◆ Problem statement:
Write out the following listing's lines from the one with "text_box [869, 200, 1925, 1030]" to the one with "Document page, 1500x1125 pixels.", exactly, with both included and no others.

--- Supplied entries Enclosed Below ---

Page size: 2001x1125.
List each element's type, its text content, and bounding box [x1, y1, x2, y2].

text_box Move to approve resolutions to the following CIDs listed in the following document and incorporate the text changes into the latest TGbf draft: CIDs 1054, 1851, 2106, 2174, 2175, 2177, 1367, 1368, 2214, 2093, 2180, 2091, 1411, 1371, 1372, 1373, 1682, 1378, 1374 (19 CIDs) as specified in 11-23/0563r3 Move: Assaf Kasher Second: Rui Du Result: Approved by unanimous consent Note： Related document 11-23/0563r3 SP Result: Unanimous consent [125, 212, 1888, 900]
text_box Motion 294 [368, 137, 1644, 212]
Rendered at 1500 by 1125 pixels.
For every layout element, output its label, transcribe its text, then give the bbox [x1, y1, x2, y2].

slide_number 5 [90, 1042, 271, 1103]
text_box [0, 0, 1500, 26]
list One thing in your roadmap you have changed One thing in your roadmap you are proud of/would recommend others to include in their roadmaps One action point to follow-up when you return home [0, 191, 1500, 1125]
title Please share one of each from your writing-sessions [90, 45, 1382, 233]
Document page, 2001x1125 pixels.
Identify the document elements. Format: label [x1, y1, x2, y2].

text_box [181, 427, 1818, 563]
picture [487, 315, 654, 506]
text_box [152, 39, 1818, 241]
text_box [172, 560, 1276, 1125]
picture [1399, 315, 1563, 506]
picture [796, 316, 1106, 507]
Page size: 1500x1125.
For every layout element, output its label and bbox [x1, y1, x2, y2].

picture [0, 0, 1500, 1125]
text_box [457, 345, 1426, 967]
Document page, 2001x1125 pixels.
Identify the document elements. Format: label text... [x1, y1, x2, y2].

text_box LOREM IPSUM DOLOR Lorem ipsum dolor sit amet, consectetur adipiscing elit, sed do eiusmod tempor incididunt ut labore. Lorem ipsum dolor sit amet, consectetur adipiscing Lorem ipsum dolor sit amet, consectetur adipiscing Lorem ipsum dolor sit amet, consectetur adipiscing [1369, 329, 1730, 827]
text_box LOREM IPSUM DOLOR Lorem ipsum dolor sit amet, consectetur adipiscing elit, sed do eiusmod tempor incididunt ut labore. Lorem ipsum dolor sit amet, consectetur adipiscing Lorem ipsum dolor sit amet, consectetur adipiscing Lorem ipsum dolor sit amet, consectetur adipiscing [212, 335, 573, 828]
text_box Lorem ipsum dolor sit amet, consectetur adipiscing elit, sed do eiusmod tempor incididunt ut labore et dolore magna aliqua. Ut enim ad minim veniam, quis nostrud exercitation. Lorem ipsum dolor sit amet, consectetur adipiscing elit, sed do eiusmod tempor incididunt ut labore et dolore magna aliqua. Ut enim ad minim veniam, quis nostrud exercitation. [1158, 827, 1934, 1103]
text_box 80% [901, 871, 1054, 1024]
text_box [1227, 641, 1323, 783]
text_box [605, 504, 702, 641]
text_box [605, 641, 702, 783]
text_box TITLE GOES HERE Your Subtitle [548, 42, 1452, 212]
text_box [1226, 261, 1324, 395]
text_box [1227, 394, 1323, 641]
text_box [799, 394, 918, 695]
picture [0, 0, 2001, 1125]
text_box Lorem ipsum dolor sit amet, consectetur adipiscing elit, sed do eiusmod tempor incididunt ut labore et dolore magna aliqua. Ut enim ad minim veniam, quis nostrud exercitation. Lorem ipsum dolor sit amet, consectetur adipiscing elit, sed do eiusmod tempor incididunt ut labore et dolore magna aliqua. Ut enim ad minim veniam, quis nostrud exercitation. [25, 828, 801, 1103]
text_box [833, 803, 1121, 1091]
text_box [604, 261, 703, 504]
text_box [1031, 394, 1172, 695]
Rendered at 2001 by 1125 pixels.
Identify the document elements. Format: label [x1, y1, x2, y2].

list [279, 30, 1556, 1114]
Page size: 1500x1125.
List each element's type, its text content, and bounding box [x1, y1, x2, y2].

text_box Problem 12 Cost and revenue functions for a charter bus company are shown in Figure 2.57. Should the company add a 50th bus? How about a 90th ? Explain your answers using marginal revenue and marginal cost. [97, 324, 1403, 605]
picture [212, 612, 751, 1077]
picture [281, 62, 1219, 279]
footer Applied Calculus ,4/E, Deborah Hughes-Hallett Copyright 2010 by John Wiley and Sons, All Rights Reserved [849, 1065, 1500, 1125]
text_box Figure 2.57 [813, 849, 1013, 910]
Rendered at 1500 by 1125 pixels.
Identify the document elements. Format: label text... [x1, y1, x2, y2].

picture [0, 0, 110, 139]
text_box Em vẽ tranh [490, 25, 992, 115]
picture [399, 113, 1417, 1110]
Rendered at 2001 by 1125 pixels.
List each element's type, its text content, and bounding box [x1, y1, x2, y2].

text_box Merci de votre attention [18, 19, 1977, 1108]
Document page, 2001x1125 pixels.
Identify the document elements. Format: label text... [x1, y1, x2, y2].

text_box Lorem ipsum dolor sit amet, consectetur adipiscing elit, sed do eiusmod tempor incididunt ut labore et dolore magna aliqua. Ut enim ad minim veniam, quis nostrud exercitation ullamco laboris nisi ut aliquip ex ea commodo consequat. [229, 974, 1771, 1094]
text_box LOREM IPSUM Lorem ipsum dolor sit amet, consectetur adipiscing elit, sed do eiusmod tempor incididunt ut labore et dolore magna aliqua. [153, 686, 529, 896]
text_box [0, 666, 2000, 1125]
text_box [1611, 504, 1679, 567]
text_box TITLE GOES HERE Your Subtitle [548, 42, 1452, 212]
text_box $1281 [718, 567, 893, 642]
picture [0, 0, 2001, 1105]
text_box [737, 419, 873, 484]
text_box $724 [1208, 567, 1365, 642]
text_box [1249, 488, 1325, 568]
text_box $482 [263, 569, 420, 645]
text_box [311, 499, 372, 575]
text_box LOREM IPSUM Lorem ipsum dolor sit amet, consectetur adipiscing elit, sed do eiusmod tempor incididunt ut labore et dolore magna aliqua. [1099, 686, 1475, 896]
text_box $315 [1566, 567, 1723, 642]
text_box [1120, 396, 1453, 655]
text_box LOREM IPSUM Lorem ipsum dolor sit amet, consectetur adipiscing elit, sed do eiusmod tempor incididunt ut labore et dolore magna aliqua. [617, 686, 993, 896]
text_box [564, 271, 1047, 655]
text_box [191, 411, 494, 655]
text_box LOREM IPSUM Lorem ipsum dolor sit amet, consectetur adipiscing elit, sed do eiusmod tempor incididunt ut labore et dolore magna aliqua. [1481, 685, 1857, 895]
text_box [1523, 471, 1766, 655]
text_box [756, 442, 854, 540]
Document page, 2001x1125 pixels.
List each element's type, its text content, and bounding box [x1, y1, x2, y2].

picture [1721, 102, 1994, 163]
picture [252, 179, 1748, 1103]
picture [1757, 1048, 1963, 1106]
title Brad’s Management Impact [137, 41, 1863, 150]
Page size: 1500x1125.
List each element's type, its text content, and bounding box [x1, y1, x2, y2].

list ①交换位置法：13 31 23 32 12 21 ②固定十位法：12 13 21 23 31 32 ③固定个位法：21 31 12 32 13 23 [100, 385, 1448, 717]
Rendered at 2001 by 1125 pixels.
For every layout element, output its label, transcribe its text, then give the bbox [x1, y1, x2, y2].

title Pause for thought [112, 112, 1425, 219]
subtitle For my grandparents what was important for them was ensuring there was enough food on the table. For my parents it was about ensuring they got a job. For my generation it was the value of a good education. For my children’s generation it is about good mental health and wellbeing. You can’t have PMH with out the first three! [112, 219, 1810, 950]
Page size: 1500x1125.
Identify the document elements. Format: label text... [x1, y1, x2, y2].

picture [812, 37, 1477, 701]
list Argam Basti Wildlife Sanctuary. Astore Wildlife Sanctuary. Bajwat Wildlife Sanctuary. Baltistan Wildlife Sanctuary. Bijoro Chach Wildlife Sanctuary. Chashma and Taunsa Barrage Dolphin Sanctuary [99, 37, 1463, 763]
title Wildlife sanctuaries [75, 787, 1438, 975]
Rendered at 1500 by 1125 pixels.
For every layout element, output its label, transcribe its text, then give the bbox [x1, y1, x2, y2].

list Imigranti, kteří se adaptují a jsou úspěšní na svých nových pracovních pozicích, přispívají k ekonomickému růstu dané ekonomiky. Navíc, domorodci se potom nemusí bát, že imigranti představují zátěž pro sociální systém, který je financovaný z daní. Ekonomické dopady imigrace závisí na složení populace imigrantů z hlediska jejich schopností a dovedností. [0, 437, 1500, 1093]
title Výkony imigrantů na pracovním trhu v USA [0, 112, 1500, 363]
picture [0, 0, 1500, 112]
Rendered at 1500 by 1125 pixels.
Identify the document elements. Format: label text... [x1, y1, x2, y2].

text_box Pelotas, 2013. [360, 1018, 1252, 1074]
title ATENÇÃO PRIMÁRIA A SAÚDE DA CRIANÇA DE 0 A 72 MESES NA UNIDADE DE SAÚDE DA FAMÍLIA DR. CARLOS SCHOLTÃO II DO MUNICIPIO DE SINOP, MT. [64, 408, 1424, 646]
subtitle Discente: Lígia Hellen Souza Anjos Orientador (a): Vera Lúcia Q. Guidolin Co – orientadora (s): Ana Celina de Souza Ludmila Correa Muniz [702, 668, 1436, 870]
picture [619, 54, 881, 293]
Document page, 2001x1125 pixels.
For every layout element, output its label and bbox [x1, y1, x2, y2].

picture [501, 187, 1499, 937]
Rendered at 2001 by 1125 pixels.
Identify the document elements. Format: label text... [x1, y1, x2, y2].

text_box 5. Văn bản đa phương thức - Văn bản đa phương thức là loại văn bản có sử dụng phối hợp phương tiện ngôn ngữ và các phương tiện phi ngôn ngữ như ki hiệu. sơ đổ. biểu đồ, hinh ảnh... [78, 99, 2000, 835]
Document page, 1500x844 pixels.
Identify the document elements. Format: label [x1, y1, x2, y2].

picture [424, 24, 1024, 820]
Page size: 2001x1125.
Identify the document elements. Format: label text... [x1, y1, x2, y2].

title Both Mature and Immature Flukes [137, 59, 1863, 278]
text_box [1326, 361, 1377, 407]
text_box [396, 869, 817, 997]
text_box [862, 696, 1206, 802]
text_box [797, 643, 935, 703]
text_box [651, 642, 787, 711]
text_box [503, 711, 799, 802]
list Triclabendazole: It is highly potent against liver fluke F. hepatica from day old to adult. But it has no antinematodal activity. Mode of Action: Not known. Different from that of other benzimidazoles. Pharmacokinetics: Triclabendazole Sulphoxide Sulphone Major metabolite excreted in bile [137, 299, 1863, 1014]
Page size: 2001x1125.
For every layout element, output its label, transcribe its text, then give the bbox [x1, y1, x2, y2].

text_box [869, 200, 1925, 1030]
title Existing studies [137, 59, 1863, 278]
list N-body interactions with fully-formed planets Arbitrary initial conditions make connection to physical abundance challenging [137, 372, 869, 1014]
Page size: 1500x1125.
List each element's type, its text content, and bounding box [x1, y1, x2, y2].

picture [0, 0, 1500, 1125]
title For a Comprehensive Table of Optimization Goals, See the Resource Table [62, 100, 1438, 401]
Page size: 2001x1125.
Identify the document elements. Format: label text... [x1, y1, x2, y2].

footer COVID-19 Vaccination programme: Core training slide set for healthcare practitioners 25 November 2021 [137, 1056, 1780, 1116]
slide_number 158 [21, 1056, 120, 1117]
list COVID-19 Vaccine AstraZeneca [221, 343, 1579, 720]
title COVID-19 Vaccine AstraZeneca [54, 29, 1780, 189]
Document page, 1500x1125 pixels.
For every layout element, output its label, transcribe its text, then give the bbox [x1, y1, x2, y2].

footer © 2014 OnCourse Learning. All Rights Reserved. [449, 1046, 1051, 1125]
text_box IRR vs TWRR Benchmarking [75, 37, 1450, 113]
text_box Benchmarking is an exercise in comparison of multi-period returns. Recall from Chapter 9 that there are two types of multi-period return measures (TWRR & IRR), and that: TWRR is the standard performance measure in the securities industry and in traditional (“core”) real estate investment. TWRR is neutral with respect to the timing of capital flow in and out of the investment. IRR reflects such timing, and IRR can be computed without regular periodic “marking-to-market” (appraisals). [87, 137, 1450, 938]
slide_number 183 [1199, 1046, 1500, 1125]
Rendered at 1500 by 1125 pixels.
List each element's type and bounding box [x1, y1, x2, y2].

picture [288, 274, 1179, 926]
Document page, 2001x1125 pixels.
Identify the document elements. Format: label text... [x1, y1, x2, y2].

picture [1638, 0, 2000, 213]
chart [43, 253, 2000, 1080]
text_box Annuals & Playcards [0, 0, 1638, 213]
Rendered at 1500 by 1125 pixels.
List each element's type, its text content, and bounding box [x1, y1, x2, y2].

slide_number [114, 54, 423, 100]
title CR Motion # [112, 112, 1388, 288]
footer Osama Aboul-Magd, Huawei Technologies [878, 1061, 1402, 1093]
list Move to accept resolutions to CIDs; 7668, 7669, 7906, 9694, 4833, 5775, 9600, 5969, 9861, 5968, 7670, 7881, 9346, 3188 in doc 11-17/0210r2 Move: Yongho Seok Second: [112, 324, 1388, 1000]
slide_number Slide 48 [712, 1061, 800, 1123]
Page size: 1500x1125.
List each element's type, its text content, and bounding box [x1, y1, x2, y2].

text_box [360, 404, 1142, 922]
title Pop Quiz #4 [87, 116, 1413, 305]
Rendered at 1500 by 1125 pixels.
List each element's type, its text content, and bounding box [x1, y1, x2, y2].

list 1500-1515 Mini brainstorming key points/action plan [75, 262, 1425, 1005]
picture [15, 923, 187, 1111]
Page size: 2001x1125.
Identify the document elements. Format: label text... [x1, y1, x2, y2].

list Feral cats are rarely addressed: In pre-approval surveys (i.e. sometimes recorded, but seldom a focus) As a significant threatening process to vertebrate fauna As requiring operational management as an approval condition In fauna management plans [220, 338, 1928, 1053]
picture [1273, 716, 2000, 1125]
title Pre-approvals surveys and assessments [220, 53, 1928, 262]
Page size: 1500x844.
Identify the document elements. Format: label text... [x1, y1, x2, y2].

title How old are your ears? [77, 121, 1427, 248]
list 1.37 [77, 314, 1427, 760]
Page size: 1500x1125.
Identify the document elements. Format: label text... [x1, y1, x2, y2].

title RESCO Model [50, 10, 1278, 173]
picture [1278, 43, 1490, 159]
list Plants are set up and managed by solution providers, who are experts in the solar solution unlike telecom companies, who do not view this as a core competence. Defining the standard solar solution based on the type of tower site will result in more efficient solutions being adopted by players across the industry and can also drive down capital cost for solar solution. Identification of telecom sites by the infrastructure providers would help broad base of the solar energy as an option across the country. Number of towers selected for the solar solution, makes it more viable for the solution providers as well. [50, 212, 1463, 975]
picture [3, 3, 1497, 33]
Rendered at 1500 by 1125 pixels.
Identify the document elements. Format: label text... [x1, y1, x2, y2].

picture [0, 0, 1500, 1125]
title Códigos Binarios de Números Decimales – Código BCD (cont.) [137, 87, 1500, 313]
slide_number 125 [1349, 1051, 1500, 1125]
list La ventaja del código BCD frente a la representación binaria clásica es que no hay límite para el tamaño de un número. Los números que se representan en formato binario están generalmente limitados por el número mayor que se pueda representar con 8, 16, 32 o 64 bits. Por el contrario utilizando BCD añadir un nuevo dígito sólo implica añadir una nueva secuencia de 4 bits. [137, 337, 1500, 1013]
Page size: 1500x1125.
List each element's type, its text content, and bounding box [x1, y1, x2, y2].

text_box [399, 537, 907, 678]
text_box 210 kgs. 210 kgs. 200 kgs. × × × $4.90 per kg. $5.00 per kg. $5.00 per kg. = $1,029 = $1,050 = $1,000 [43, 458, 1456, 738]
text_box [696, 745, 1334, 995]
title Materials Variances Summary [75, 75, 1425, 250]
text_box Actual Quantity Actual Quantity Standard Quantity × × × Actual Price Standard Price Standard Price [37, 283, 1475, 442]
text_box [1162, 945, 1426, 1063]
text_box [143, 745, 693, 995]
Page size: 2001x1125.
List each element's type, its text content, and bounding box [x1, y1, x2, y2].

--- End of Enclosed Supplied entries ---

◆ Output of the exercise:
text_box [869, 200, 1925, 1030]
title Existing studies [137, 59, 1863, 278]
list N-body interactions with fully-formed planets Arbitrary initial conditions make connection to physical abundance challenging [137, 372, 869, 1014]
Page size: 1500x1125.
List each element's type, its text content, and bounding box [x1, y1, x2, y2].

picture [0, 0, 1500, 1125]
title For a Comprehensive Table of Optimization Goals, See the Resource Table [62, 100, 1438, 401]
Page size: 2001x1125.
Identify the document elements. Format: label text... [x1, y1, x2, y2].

footer COVID-19 Vaccination programme: Core training slide set for healthcare practitioners 25 November 2021 [137, 1056, 1780, 1116]
slide_number 158 [21, 1056, 120, 1117]
list COVID-19 Vaccine AstraZeneca [221, 343, 1579, 720]
title COVID-19 Vaccine AstraZeneca [54, 29, 1780, 189]
Document page, 1500x1125 pixels.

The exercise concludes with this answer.